# DATA PROVIDED start
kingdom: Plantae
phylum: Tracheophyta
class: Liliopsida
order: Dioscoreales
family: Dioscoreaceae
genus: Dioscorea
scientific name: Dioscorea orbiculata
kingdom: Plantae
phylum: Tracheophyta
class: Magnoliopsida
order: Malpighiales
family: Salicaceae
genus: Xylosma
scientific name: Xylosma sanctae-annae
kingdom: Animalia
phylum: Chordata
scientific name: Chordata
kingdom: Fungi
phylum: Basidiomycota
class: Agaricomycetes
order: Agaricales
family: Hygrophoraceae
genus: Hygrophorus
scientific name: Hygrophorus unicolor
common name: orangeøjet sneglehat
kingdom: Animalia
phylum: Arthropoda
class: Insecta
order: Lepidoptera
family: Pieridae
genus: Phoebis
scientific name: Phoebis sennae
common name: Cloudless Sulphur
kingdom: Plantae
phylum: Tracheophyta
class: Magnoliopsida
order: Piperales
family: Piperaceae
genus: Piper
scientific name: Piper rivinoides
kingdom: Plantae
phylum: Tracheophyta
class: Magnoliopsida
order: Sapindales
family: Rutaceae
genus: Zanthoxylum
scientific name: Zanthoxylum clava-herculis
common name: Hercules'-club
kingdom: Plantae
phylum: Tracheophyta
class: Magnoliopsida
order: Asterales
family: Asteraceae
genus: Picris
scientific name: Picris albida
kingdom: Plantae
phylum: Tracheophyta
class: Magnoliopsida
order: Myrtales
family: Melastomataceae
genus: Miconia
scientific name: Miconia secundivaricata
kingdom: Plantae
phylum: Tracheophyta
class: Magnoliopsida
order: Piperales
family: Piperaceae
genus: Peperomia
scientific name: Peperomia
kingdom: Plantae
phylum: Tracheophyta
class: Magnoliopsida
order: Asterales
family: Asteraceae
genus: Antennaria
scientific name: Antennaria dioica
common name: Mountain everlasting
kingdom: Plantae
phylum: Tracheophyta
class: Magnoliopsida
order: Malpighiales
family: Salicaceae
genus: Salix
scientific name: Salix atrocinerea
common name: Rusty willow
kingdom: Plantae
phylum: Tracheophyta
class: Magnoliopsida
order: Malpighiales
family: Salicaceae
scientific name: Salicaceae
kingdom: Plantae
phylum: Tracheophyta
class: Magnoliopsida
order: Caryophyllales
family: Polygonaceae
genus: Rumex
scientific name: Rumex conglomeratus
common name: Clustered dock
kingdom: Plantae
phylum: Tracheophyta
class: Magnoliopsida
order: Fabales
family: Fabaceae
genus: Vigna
# DATA PROVIDED end
## WORK TO DO
Render every line of the listing above as a JSON list of strings, one string per line, leaving out blank lines.

## RESULT
[
  "kingdom: Plantae",
  "phylum: Tracheophyta",
  "class: Liliopsida",
  "order: Dioscoreales",
  "family: Dioscoreaceae",
  "genus: Dioscorea",
  "scientific name: Dioscorea orbiculata",
  "kingdom: Plantae",
  "phylum: Tracheophyta",
  "class: Magnoliopsida",
  "order: Malpighiales",
  "family: Salicaceae",
  "genus: Xylosma",
  "scientific name: Xylosma sanctae-annae",
  "kingdom: Animalia",
  "phylum: Chordata",
  "scientific name: Chordata",
  "kingdom: Fungi",
  "phylum: Basidiomycota",
  "class: Agaricomycetes",
  "order: Agaricales",
  "family: Hygrophoraceae",
  "genus: Hygrophorus",
  "scientific name: Hygrophorus unicolor",
  "common name: orangeøjet sneglehat",
  "kingdom: Animalia",
  "phylum: Arthropoda",
  "class: Insecta",
  "order: Lepidoptera",
  "family: Pieridae",
  "genus: Phoebis",
  "scientific name: Phoebis sennae",
  "common name: Cloudless Sulphur",
  "kingdom: Plantae",
  "phylum: Tracheophyta",
  "class: Magnoliopsida",
  "order: Piperales",
  "family: Piperaceae",
  "genus: Piper",
  "scientific name: Piper rivinoides",
  "kingdom: Plantae",
  "phylum: Tracheophyta",
  "class: Magnoliopsida",
  "order: Sapindales",
  "family: Rutaceae",
  "genus: Zanthoxylum",
  "scientific name: Zanthoxylum clava-herculis",
  "common name: Hercules'-club",
  "kingdom: Plantae",
  "phylum: Tracheophyta",
  "class: Magnoliopsida",
  "order: Asterales",
  "family: Asteraceae",
  "genus: Picris",
  "scientific name: Picris albida",
  "kingdom: Plantae",
  "phylum: Tracheophyta",
  "class: Magnoliopsida",
  "order: Myrtales",
  "family: Melastomataceae",
  "genus: Miconia",
  "scientific name: Miconia secundivaricata",
  "kingdom: Plantae",
  "phylum: Tracheophyta",
  "class: Magnoliopsida",
  "order: Piperales",
  "family: Piperaceae",
  "genus: Peperomia",
  "scientific name: Peperomia",
  "kingdom: Plantae",
  "phylum: Tracheophyta",
  "class: Magnoliopsida",
  "order: Asterales",
  "family: Asteraceae",
  "genus: Antennaria",
  "scientific name: Antennaria dioica",
  "common name: Mountain everlasting",
  "kingdom: Plantae",
  "phylum: Tracheophyta",
  "class: Magnoliopsida",
  "order: Malpighiales",
  "family: Salicaceae",
  "genus: Salix",
  "scientific name: Salix atrocinerea",
  "common name: Rusty willow",
  "kingdom: Plantae",
  "phylum: Tracheophyta",
  "class: Magnoliopsida",
  "order: Malpighiales",
  "family: Salicaceae",
  "scientific name: Salicaceae",
  "kingdom: Plantae",
  "phylum: Tracheophyta",
  "class: Magnoliopsida",
  "order: Caryophyllales",
  "family: Polygonaceae",
  "genus: Rumex",
  "scientific name: Rumex conglomeratus",
  "common name: Clustered dock",
  "kingdom: Plantae",
  "phylum: Tracheophyta",
  "class: Magnoliopsida",
  "order: Fabales",
  "family: Fabaceae",
  "genus: Vigna"
]